▸ **Text segment**
※

Moreover, because the nitride semiconductor layer is supported by the discontinuous pillar-like structure on the supporting substrate, bonding strength between the nitride semiconductor layer and the supporting substrate decreases. As a result, not only the conventional method employing excimer laser, but also mechanical peeling technique such as vibration or thermal impact maybe used to remove the supporting substrate. The supporting substrate can be mechanically peeled off, for example, by polishing the supporting substrate on the back surface thereof and making use of the vibration generated during polishing. During polishing, the whole supporting substrate is peeled off by the vibration. When the mechanical peeling technique is employed, the supporting substrate can be removed in a shorter period of time. Although an interface where the peeling occurs tend to varies, uniform nitride semiconductor substrate can be obtained by polishing the supporting substrate on the back surface thereof after peeling.
When a different-material substrate covered by the nitride semiconductor layer is used as the supporting substrate, the nitride semiconductor layer covering the different-material substrate may be (a) a nitride semiconductor buffer layer grown at a temperature lower than the temperature at which the nitride semiconductor layer is to be grown thereafter (hereinafter called low temperature-grown buffer layer); (b) a laminate of a low temperature-grown buffer layer and a gallium nitride layer; (c) a laminate of a low temperature-grown buffer layer, a gallium nitride layer and an aluminum gallium nitride layer; or (d) a laminate of a low temperature-grown buffer layer, a gallium nitride layer and an indium gallium nitride layer.

※

▸ **Provided material**
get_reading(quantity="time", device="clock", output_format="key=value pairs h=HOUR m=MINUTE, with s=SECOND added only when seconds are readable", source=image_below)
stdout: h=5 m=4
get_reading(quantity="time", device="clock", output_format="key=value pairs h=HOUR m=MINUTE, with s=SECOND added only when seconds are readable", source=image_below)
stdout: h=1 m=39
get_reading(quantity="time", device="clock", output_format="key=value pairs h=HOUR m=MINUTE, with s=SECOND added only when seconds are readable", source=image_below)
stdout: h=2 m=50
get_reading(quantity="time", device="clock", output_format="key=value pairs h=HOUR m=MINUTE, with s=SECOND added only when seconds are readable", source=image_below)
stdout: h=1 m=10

※

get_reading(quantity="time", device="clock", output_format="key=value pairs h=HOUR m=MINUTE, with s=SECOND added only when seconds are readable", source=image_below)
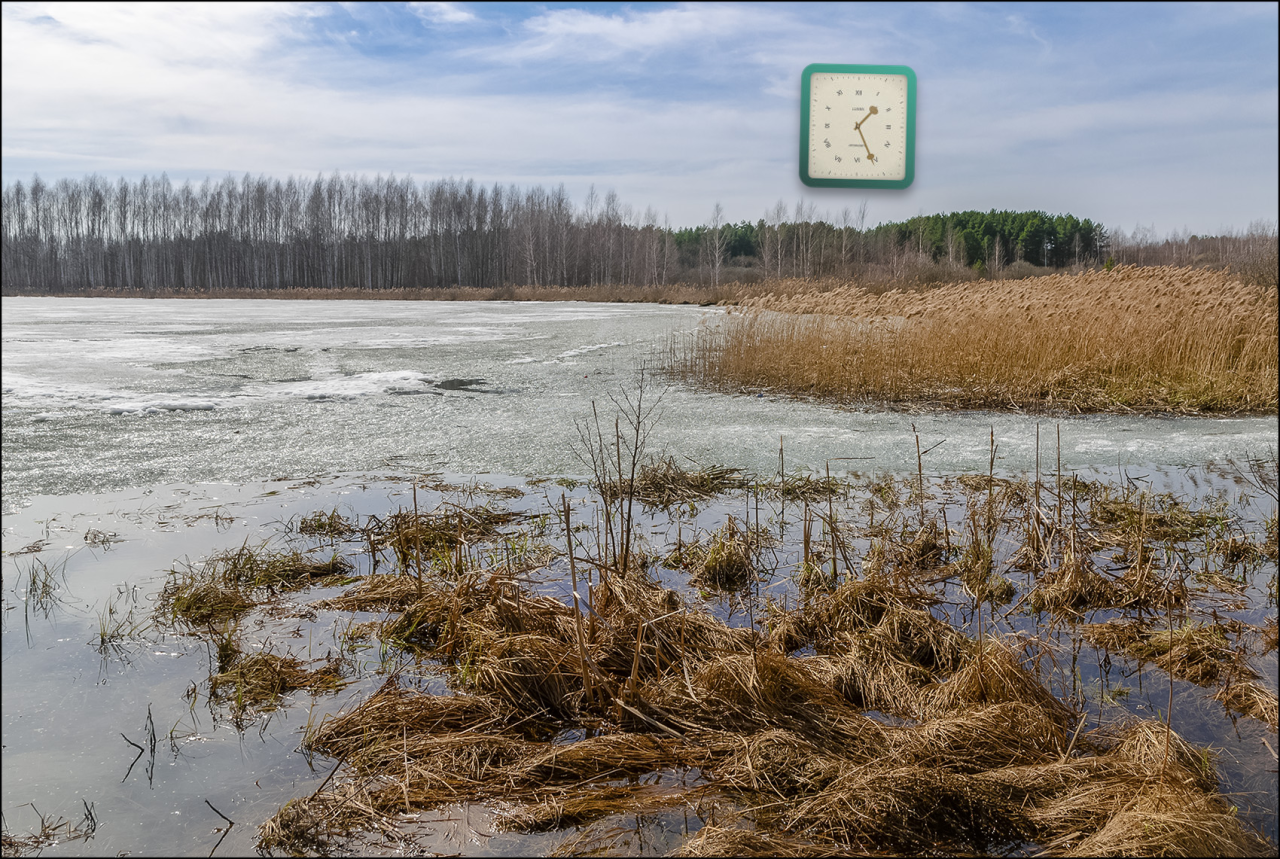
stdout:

※

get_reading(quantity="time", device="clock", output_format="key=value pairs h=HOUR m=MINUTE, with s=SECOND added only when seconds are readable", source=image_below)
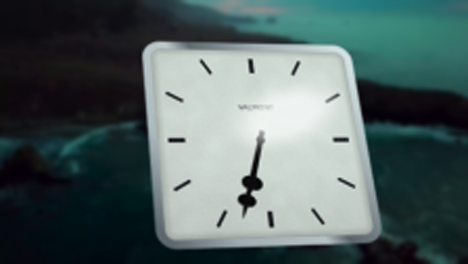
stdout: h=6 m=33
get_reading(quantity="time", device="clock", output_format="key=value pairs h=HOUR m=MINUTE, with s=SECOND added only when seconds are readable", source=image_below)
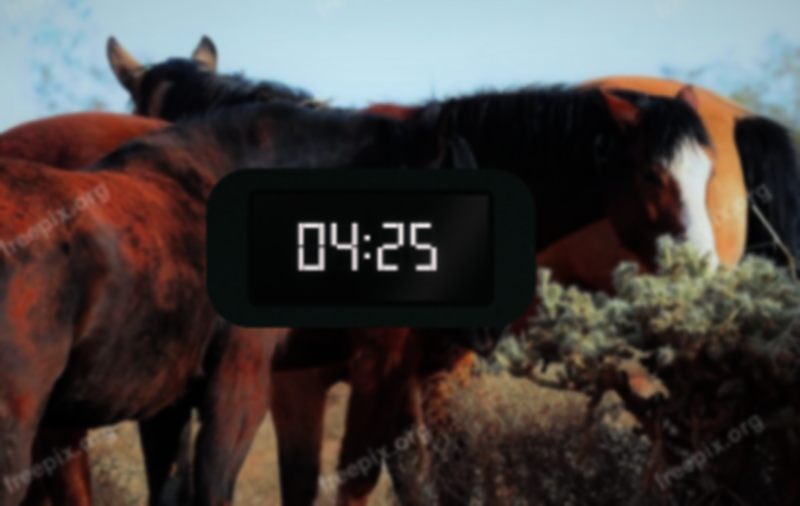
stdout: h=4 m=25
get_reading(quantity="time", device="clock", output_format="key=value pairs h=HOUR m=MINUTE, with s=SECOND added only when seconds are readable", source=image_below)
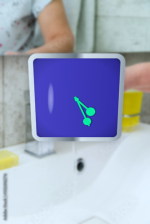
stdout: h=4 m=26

※

▸ **Objective 1**
Repeat the portion of the nitride semiconductor passage starting with "When a different-material" and going on through "gallium nitride layer.".
▸ **Objective 2**
In the nitride semiconductor passage, how can the supporting substrate be mechanically peeled off?
▸ **Objective 3**
Resume the nitride semiconductor passage after its final sentence.

▸ **Task answer 1**
When a different-material substrate covered by the nitride semiconductor layer is used as the supporting substrate, the nitride semiconductor layer covering the different-material substrate may be (a) a nitride semiconductor buffer layer grown at a temperature lower than the temperature at which the nitride semiconductor layer is to be grown thereafter (hereinafter called low temperature-grown buffer layer); (b) a laminate of a low temperature-grown buffer layer and a gallium nitride layer; (c) a laminate of a low temperature-grown buffer layer, a gallium nitride layer and an aluminum gallium nitride layer; or (d) a laminate of a low temperature-grown buffer layer, a gallium nitride layer and an indium gallium nitride layer.

▸ **Task answer 2**
By polishing the back surface of the supporting substrate and using the vibration generated during polishing.

▸ **Task answer 3**
Among the constitutions described above, use of nitride semiconductor layer (c) (=the laminate of low temperature-grown buffer layer, gallium nitride layer and aluminum gallium nitride layer) has an effect of suppressing a decomposition of the nitride semiconductor layer on the supporting substrate surface in the subsequent process thereby to prevent the generation of V-shaped grooves which would otherwise be generated in the supporting substrate surface. It is also made easier to peel off the supporting substrate by utilizing the stress generated by the difference in thermal expansion coefficient between the gallium nitride layer and the aluminum gallium nitride layer. When nitride semiconductor layer (d) (=the laminate of a low temperature-grown buffer layer, a gallium nitride layer and an indium gallium nitride layer) is used, peeling off the supporting substrate is made easier by utilizing the fact that the indium gallium nitride layer has mechanical strength weaker than that of the gallium nitride.
Windows of stripe, grid or island configuration are formed on the protective film on the supporting substrate. It is preferable to form windows of grid or island configuration. When the windows of grid or island configuration are formed, the first nitride semiconductor layer grows in many directions in the plane thus making it easier to peel off the supporting substrate. It is more preferable to form the windows of grid configuration so that the protective film surrounded by the window has polygonal or circular shape. When the area of the protective film surrounded by the window is formed in polygonal or circular shape, the joint of the second nitride semiconductor layer becomes a point at the center of the protective film thus making it possible to minimize the area of the joint where dislocations are concentrated.
While the protective film is removed after growing the first nitride semiconductor layer, the protective film may not be completely removed and it suffices to remove the protective film in such a manner as at least a cavity is formed under the joint of the second nitride semiconductor layer. For example, the protective film may be removed only from under the joint, or just be reduced its thickness.
The protective film may be removed by dry etching or wet etching, in either way the protective film can be removed without degrading the crystallinity of the nitride semiconductor. Dry etching is capable of easily controlling the depth of the protective film to be removed.
When the protective film is removed so as to expose the surface of the supporting substrate, the problems caused by the decomposition of the protective film while growing the nitride semiconductor on the protective film, namely abnormal growth and degradation of crystallinity of the nitride semiconductor can be mitigated.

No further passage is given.